Weber Q; are they worth it for camping?
We picked up a Baby Q Weber a couple of years ago, for the purposes of giving us more options when camping, and its been one of the best accessories we’ve bought. Yes, they are seriously expensive, and they take up a lot of room, but it gives you so many extra options and tasty food that it now lives in our camper trailer full time, and gets used at least a couple of times a week.
Next time you visit a caravan park, and you walk around, take a look at how many Webers and other types of BBQ’s you see in use. I’ve done it a couple of times, and in some locations around 80% of campers and caravan owners have a Weber or Ziggy, or other BBQ out and in use.
What ever you can cook at home in the oven, you can do in the weber, and that hugely improves your options. If you want a full on roast, or pizza, or the best tasting meat and vegetables you can get, a Weber is an amazing upgrade.

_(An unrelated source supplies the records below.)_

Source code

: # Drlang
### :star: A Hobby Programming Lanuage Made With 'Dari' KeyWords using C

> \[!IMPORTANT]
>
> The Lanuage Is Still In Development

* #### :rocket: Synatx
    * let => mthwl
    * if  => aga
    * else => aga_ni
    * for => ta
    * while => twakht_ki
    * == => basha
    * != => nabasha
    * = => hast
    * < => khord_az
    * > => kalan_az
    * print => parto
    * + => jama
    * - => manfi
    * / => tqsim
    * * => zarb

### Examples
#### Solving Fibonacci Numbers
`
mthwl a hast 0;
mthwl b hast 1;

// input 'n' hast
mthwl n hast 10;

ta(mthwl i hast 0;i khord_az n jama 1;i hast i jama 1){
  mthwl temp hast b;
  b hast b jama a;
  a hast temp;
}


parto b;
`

If you want to see more Camp Cooking, we’ve got a heap of posts to see.
Weber Models for Camping
For camping, most people will either buy the Q1000, or the Q1200. These are both Baby Weber Q’s, and are almost identical, except for the Q1200 having a higher lid, and an inbuilt temperature thermocouple in the lid.
You can only buy the Q1200 from registered Weber distributors, and the Q1000’s can only be purchased from other more general stores, like BCF, Retravision and so forth.
Our folks have the family weber (Q2000), which they got second hand not knowing it was the larger model, and it works fine too. Ironically, they are actually not as tall, and fit into the tunnel boot of their caravan easily.
You’ll find that the Baby Q is often too tall to fit into a regular tunnel boot, which means you have to remove the lid, or cut the feet down. Both options work, or you could get a Ziggy that is much smaller in height!
How much do they cost?
Webers are not cheap, and I’m sure you pay for the brand name. That said, they have some of the best customer service in the world, and will happily send you new parts for anything that has failed in, and even outside of warranty.
We paid about $600 for our Weber, with a number of accessories including a 3 metre gas bayonet fitting, flat plate for cooking, pizza stone (which we’ve since broken), wire brush for cleaning, trivet and trays and a few other bits and pieces.
I must admit I felt the eyes water a bit as I departed with the docket in hand, but looking back I feel its probably been worth it.
What accessories are worth buying?
You can spend a lot of money on accessories for the Weber, and they aren’t always necessary depending on how you are going to use it. Also, you can buy non genuine accessories for a fraction of the price, and the quality is not always significantly worse.
You need the trivet, and get one of their aluminium trays and drill out a normal baking tray in the same hole style, and you are set for life. We have a half flat plate for cooking breakfast, but to be honest never both swapping it out and just avoid cooking eggs on the Weber.
We had (and broke) a pizza stone and two pizza plates, and we bought a genuine Weber brush for cleaning the BBQ, which has been invaluable.
How do you travel with them?
If you stick to the bitumen roads, you’d get away with leaving the grills in place. For us, we always remove them as the chances of them picking up and falling back down on the burner tube is very high, which would wreck the unit.
It’s worth noting that you can get a single piece grill as a replacement, which would make it impossible to fall down and do damage, and some people have gone this way.
We simply unclip our gas fitting, coil it up, take the grills out and put them in an old neoprene laptop bag with some cardboard between them and put the weber in its bag. Without the grills in they are seriously light, and despite taking up a fair chunk of room they are easy enough to travel with.
What’s our favourite things to cook?
Anything that you do in the weber seems to taste better than doing at home in a frying pan, or in the oven. I don’t know what it is, but you can buy and eat the cheapest sausages around and they will actually taste amazing.
We love cooking steak, sausages, zucchini slices, sweet potato, skewers and bruschetta on the grill, and with the trivet we often cook various roasts, and pizzas.
Using the flat plate, we do occasionally cook bacon and eggs, or fish, but these days it rarely comes out.
We are still very much experimenting with the Weber despite having it for more than a year though, and always love trying out new recipes.
Weber or Ziggy
I’m going to be diplomatic here, and say that both products are extremely popular, and well loved by their respective owners. One is a better backed brand, and likely better quality, but the Ziggy has some benefits over the Weber, and at the end of the day if it cooks the food you want well, does it really matter?
What do you use? What do you like cooking on it?